Así, como el libro que el mundo literario dedicó a Julio Cortázar, podría titularse el fenómeno desplegado en las redes sociales bajo el hashtag #FuerzaJulio desde que el pasado sábado nos sacudió la noticia de que Anguita había sufrido un nuevo infarto --quinto gran susto que le pega su apasionado corazón-- y que estaba en la UCI, de la que a la hora de escribir estas líneas aún no ha salido. Sí, no solo desde Córdoba, donde aún se recuerdan con respeto y cierto orgullo patrio sus años de alcalde, sino de todas partes llueven mensajes de ánimo para Julio Anguita, el político que sin casarse con nadie sedujo a tantos --al margen de ideologías-- por su coherencia y honradez, aunque luego muy pocos lo votaran.

Veinte años después de dejar su último cargo público, la dirección nacional de IU, y dieciocho desde su jubilación como profesor de instituto, este enseñante nato al que la vida apartó de su verdadera vocación, la docencia universitaria, seguía encerrado con sus reflexiones, que luego van a libros y manifiestos --el último, hace unos días, al frente del colectivo Prometeo-- cuando volvió a sentir el latigazo de ese músculo traicionero empeñado en cargárselo. Estaba pasando bien el confinamiento, que solo abandonó un rato con Agustina, su mujer; un visto y no visto de su querido barrio de Puerta Nueva. Porque, por grande que sea su afición a los paseos, era consciente de ser carne de coronavirus por sus antecedentes cardiacos; y además se asustó de la tromba de gente sin mascarilla con que se topó en aquellas primeras horas de libertad intermitente. De modo que volvió a su refugio seguro. En casa, fiel a su estilo sosegado por fuera, hirviente por dentro, había aprovechado el aislamiento para reordenar la biblioteca y el archivo. Un notable patrimonio documental, nutrido con paciencia, muchas horas de estudio y una inconfesada aspiración de trascendencia, que Julio Anguita --hombre místico desde su agnosticismo aunque supliera la fe perdida por la física cuántica--, siempre ha considerado el mejor legado que puede dejar a sus tres hijos y a la humanidad.

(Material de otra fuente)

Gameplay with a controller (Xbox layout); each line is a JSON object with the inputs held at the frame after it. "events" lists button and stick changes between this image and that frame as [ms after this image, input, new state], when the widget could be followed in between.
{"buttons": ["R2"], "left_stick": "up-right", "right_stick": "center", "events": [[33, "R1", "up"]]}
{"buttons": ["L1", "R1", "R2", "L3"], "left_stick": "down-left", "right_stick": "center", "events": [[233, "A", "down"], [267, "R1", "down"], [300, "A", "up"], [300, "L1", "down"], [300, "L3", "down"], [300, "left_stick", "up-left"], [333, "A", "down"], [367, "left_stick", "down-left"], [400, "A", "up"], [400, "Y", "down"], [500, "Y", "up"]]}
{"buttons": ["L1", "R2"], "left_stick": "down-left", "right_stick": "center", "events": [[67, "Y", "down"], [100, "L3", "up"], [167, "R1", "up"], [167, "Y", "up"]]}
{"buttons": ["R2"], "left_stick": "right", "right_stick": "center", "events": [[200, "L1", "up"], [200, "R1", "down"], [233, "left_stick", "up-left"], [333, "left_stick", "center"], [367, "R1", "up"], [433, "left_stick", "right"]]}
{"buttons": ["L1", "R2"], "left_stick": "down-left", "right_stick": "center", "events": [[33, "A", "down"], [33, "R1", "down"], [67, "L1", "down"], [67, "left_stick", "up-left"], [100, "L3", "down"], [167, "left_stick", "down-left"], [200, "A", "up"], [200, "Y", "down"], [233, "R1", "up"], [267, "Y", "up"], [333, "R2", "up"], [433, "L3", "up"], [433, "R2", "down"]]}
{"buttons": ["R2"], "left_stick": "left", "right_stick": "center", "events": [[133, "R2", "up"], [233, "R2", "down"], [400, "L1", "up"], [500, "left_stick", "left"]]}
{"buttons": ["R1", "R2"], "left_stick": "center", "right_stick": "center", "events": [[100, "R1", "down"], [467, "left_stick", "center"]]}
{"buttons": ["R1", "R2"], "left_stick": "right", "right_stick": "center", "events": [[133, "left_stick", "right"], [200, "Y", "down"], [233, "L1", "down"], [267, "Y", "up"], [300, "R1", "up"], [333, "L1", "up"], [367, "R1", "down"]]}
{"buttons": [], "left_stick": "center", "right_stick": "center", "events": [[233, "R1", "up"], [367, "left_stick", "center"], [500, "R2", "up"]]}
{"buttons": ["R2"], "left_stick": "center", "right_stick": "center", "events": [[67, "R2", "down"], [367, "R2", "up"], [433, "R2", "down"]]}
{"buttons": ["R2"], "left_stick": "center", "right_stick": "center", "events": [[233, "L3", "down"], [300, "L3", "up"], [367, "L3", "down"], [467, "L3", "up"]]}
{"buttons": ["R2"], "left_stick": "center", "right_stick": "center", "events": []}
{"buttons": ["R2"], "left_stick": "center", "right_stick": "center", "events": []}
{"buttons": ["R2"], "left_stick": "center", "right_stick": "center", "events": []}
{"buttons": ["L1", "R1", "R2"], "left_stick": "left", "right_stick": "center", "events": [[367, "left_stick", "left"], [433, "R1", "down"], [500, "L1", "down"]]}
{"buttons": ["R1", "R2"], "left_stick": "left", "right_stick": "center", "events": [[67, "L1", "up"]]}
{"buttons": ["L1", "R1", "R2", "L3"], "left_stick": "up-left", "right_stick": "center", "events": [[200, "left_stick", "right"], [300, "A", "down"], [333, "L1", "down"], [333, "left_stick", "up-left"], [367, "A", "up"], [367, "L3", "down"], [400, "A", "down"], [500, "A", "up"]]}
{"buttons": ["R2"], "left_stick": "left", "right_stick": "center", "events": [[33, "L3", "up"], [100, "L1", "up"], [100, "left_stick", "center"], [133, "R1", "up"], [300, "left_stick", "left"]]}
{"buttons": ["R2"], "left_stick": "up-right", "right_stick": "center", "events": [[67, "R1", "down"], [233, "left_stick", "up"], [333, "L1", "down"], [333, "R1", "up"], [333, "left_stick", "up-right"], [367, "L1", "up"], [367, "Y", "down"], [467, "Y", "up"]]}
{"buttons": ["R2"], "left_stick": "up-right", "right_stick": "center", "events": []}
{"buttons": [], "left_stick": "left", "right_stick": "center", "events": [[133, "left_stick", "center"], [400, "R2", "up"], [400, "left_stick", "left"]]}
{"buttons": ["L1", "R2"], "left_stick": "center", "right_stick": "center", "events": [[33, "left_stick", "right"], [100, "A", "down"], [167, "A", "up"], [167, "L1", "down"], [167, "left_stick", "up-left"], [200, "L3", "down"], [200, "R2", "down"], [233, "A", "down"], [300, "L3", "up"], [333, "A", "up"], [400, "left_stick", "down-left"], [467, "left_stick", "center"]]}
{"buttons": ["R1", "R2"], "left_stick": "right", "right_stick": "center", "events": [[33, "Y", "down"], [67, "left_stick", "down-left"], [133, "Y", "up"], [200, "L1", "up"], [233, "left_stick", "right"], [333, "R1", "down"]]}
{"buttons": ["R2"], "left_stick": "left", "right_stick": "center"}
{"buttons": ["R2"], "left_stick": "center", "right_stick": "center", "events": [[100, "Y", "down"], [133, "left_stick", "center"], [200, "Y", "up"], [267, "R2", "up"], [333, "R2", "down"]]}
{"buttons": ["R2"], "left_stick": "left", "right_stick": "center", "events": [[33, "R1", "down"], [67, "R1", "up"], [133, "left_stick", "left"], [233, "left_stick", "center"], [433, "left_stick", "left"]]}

Pero dejará muchas más cosas. Quedará para siempre el mito del califa rojo que lo hiciera famoso desde los albores de la Transición; el perfil altivo, como marcial, tras el que este hijo y nieto de militares oculta su timidez cuando se siente juzgado, ya sea por los suyos («No soy comunista de misa y olla sino con libertad de pensamiento», suele reivindicar) o por la historia. O por esa cohorte de admiradores y curiosos que lo aborda en la calle para hacerse selfies con él que, presto a observar pero sufriente observado, en tales trances daría cualquier cosa por hacerse invisible. Permanecerá, junto a esas dotes dialécticas que apabullan al público en foros y conferencias y a su empeño en nadar a contracorriente, levantando las alfombras de la corrupción a diestra y siniestra, la figura de un tipo íntegro y cabal. Alguien capaz de algo tan insólito en España como renunciar en silencio a la jugosa pensión a la que le daban derecho sus años de parlamentario porque, dice, con la de enseñante tiene para vivir con sencillez y decoro. Quedará el recuerdo de un hombre sabio y bueno al que todos aprecian, aunque casi nadie haga caso.